Please set down the listing exactly, from the first line to the last.
DATASET CONTENT START
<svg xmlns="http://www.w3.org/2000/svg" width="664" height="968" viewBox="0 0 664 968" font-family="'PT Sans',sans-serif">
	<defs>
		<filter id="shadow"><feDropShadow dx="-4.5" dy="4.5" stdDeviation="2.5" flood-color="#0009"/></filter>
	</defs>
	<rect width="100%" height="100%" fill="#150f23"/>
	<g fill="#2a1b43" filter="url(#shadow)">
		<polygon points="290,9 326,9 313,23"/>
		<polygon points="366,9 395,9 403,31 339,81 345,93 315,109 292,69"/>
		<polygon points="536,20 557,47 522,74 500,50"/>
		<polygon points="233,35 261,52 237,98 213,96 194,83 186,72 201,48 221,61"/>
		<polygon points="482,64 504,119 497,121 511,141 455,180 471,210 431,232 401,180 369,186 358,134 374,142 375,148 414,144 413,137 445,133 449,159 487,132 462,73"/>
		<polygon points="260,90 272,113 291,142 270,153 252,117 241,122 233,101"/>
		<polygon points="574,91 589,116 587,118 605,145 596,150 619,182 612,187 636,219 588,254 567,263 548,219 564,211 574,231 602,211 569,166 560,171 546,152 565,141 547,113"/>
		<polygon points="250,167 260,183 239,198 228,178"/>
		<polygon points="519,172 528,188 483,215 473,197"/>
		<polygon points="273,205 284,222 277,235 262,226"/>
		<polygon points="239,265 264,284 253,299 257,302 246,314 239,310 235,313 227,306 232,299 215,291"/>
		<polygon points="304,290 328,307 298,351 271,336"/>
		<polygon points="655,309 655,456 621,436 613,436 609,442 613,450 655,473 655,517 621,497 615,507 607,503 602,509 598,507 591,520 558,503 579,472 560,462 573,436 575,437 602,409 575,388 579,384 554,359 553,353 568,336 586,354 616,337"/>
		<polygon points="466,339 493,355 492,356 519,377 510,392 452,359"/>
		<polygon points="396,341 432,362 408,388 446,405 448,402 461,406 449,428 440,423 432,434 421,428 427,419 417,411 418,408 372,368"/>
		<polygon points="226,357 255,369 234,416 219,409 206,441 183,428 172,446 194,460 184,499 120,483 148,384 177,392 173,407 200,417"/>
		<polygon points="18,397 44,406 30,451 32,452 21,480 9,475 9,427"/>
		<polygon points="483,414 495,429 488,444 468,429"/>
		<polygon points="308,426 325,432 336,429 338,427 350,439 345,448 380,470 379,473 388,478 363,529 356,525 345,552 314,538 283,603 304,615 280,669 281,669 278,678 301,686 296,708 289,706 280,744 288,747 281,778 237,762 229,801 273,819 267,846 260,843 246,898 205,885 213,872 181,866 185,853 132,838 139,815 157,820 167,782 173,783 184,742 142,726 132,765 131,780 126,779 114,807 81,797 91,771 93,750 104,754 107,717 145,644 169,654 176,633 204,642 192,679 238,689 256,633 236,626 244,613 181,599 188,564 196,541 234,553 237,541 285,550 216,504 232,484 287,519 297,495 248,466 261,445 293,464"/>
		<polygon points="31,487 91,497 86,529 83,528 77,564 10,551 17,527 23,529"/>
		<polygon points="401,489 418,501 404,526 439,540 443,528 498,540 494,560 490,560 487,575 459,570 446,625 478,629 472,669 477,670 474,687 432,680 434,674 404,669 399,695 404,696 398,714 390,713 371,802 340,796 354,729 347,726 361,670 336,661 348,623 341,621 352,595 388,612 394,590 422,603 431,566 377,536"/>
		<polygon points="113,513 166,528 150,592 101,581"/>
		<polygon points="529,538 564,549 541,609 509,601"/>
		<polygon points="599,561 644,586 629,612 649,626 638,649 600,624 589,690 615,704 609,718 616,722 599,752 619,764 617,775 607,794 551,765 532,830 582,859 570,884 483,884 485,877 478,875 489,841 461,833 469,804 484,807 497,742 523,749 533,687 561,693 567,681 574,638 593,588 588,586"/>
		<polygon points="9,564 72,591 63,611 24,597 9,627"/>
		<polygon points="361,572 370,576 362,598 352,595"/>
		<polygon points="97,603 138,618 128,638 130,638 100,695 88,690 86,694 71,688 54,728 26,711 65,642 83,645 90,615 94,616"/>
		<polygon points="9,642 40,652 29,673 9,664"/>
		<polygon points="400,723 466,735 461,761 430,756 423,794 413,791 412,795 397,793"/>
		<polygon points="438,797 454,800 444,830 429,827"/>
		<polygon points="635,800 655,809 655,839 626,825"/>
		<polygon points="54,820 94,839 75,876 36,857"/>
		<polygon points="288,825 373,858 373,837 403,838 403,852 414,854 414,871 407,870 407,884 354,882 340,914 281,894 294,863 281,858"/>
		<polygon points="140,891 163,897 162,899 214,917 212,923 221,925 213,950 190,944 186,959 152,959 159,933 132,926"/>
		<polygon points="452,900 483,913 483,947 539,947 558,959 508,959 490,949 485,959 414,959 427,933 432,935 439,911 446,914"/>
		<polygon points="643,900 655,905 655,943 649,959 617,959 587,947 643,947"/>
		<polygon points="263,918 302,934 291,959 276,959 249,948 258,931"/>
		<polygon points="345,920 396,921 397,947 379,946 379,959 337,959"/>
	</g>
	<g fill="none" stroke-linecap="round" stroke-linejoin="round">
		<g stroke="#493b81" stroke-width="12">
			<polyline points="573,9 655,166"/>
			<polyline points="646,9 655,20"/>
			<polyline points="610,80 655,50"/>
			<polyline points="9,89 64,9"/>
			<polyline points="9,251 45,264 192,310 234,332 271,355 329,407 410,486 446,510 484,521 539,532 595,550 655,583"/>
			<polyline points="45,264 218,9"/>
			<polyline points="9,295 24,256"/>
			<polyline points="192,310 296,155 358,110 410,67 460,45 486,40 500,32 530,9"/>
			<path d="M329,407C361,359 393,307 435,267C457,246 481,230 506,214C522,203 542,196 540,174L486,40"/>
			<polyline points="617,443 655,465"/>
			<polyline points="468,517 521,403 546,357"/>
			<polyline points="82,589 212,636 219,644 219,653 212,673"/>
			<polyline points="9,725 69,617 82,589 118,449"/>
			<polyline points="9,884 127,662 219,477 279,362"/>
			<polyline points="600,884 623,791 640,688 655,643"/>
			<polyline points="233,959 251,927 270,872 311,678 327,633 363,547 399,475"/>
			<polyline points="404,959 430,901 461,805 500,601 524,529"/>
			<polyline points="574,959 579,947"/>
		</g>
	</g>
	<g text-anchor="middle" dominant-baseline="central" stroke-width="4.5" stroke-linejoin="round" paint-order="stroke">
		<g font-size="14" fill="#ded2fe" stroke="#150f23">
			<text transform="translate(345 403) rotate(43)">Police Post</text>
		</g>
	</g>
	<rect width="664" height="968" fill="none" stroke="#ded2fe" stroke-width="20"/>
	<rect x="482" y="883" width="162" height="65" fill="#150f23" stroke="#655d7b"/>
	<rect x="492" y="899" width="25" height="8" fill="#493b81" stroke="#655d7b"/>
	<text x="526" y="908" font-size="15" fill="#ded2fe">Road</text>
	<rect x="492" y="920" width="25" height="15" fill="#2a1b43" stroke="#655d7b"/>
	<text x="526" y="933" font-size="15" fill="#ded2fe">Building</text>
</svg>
DATASET CONTENT END
--- SOLUTION FOR THIS PROBLEM ---
<svg xmlns="http://www.w3.org/2000/svg" width="664" height="968" viewBox="0 0 664 968" font-family="'PT Sans',sans-serif">
	<defs>
		<filter id="shadow"><feDropShadow dx="-4.5" dy="4.5" stdDeviation="2.5" flood-color="#0009"/></filter>
	</defs>
	<rect width="100%" height="100%" fill="#150f23"/>
	<g fill="#2a1b43" filter="url(#shadow)">
		<polygon points="290,9 326,9 313,23"/>
		<polygon points="366,9 395,9 403,31 339,81 345,93 315,109 292,69"/>
		<polygon points="536,20 557,47 522,74 500,50"/>
		<polygon points="233,35 261,52 237,98 213,96 194,83 186,72 201,48 221,61"/>
		<polygon points="482,64 504,119 497,121 511,141 455,180 471,210 431,232 401,180 369,186 358,134 374,142 375,148 414,144 413,137 445,133 449,159 487,132 462,73"/>
		<polygon points="260,90 272,113 291,142 270,153 252,117 241,122 233,101"/>
		<polygon points="574,91 589,116 587,118 605,145 596,150 619,182 612,187 636,219 588,254 567,263 548,219 564,211 574,231 602,211 569,166 560,171 546,152 565,141 547,113"/>
		<polygon points="250,167 260,183 239,198 228,178"/>
		<polygon points="519,172 528,188 483,215 473,197"/>
		<polygon points="273,205 284,222 277,235 262,226"/>
		<polygon points="239,265 264,284 253,299 257,302 246,314 239,310 235,313 227,306 232,299 215,291"/>
		<polygon points="304,290 328,307 298,351 271,336"/>
		<polygon points="655,309 655,456 621,436 613,436 609,442 613,450 655,473 655,517 621,497 615,507 607,503 602,509 598,507 591,520 558,503 579,472 560,462 573,436 575,437 602,409 575,388 579,384 554,359 553,353 568,336 586,354 616,337"/>
		<polygon points="466,339 493,355 492,356 519,377 510,392 452,359"/>
		<polygon points="396,341 432,362 408,388 446,405 448,402 461,406 449,428 440,423 432,434 421,428 427,419 417,411 418,408 372,368"/>
		<polygon points="226,357 255,369 234,416 219,409 206,441 183,428 172,446 194,460 184,499 120,483 148,384 177,392 173,407 200,417"/>
		<polygon points="18,397 44,406 30,451 32,452 21,480 9,475 9,427"/>
		<polygon points="483,414 495,429 488,444 468,429"/>
		<polygon points="308,426 325,432 336,429 338,427 350,439 345,448 380,470 379,473 388,478 363,529 356,525 345,552 314,538 283,603 304,615 280,669 281,669 278,678 301,686 296,708 289,706 280,744 288,747 281,778 237,762 229,801 273,819 267,846 260,843 246,898 205,885 213,872 181,866 185,853 132,838 139,815 157,820 167,782 173,783 184,742 142,726 132,765 131,780 126,779 114,807 81,797 91,771 93,750 104,754 107,717 145,644 169,654 176,633 204,642 192,679 238,689 256,633 236,626 244,613 181,599 188,564 196,541 234,553 237,541 285,550 216,504 232,484 287,519 297,495 248,466 261,445 293,464"/>
		<polygon points="31,487 91,497 86,529 83,528 77,564 10,551 17,527 23,529"/>
		<polygon points="401,489 418,501 404,526 439,540 443,528 498,540 494,560 490,560 487,575 459,570 446,625 478,629 472,669 477,670 474,687 432,680 434,674 404,669 399,695 404,696 398,714 390,713 371,802 340,796 354,729 347,726 361,670 336,661 348,623 341,621 352,595 388,612 394,590 422,603 431,566 377,536"/>
		<polygon points="113,513 166,528 150,592 101,581"/>
		<polygon points="529,538 564,549 541,609 509,601"/>
		<polygon points="599,561 644,586 629,612 649,626 638,649 600,624 589,690 615,704 609,718 616,722 599,752 619,764 617,775 607,794 551,765 532,830 582,859 570,884 483,884 485,877 478,875 489,841 461,833 469,804 484,807 497,742 523,749 533,687 561,693 567,681 574,638 593,588 588,586"/>
		<polygon points="9,564 72,591 63,611 24,597 9,627"/>
		<polygon points="361,572 370,576 362,598 352,595"/>
		<polygon points="97,603 138,618 128,638 130,638 100,695 88,690 86,694 71,688 54,728 26,711 65,642 83,645 90,615 94,616"/>
		<polygon points="9,642 40,652 29,673 9,664"/>
		<polygon points="400,723 466,735 461,761 430,756 423,794 413,791 412,795 397,793"/>
		<polygon points="438,797 454,800 444,830 429,827"/>
		<polygon points="635,800 655,809 655,839 626,825"/>
		<polygon points="54,820 94,839 75,876 36,857"/>
		<polygon points="288,825 373,858 373,837 403,838 403,852 414,854 414,871 407,870 407,884 354,882 340,914 281,894 294,863 281,858"/>
		<polygon points="140,891 163,897 162,899 214,917 212,923 221,925 213,950 190,944 186,959 152,959 159,933 132,926"/>
		<polygon points="452,900 483,913 483,947 539,947 558,959 508,959 490,949 485,959 414,959 427,933 432,935 439,911 446,914"/>
		<polygon points="643,900 655,905 655,943 649,959 617,959 587,947 643,947"/>
		<polygon points="263,918 302,934 291,959 276,959 249,948 258,931"/>
		<polygon points="345,920 396,921 397,947 379,946 379,959 337,959"/>
	</g>
	<g fill="none" stroke-linecap="round" stroke-linejoin="round">
		<g stroke="#493b81" stroke-width="12">
			<polyline points="573,9 655,166"/>
			<polyline points="646,9 655,20"/>
			<polyline points="610,80 655,50"/>
			<polyline points="9,89 64,9"/>
			<polyline points="9,251 45,264 192,310 234,332 271,355 329,407 410,486 446,510 484,521 539,532 595,550 655,583"/>
			<polyline points="45,264 218,9"/>
			<polyline points="9,295 24,256"/>
			<polyline points="192,310 296,155 358,110 410,67 460,45 486,40 500,32 530,9"/>
			<path d="M329,407C361,359 393,307 435,267C457,246 481,230 506,214C522,203 542,196 540,174L486,40"/>
			<polyline points="617,443 655,465"/>
			<polyline points="468,517 521,403 546,357"/>
			<polyline points="82,589 212,636 219,644 219,653 212,673"/>
			<polyline points="9,725 69,617 82,589 118,449"/>
			<polyline points="9,884 127,662 219,477 279,362"/>
			<polyline points="600,884 623,791 640,688 655,643"/>
			<polyline points="233,959 251,927 270,872 311,678 327,633 363,547 399,475"/>
			<polyline points="404,959 430,901 461,805 500,601 524,529"/>
			<polyline points="574,959 579,947"/>
		</g>
	</g>
	<g text-anchor="middle" dominant-baseline="central" stroke-width="4.5" stroke-linejoin="round" paint-order="stroke">
		<g font-size="14" fill="#ded2fe" stroke="#150f23">
			<text transform="translate(345 403) rotate(43)">Police Post</text>
		</g>
	</g>
	<rect width="664" height="968" fill="none" stroke="#ded2fe" stroke-width="20"/>
	<rect x="482" y="883" width="162" height="65" fill="#150f23" stroke="#655d7b"/>
	<rect x="492" y="899" width="25" height="8" fill="#493b81" stroke="#655d7b"/>
	<text x="526" y="908" font-size="15" fill="#ded2fe">Road</text>
	<rect x="492" y="920" width="25" height="15" fill="#2a1b43" stroke="#655d7b"/>
	<text x="526" y="933" font-size="15" fill="#ded2fe">Building</text>
</svg>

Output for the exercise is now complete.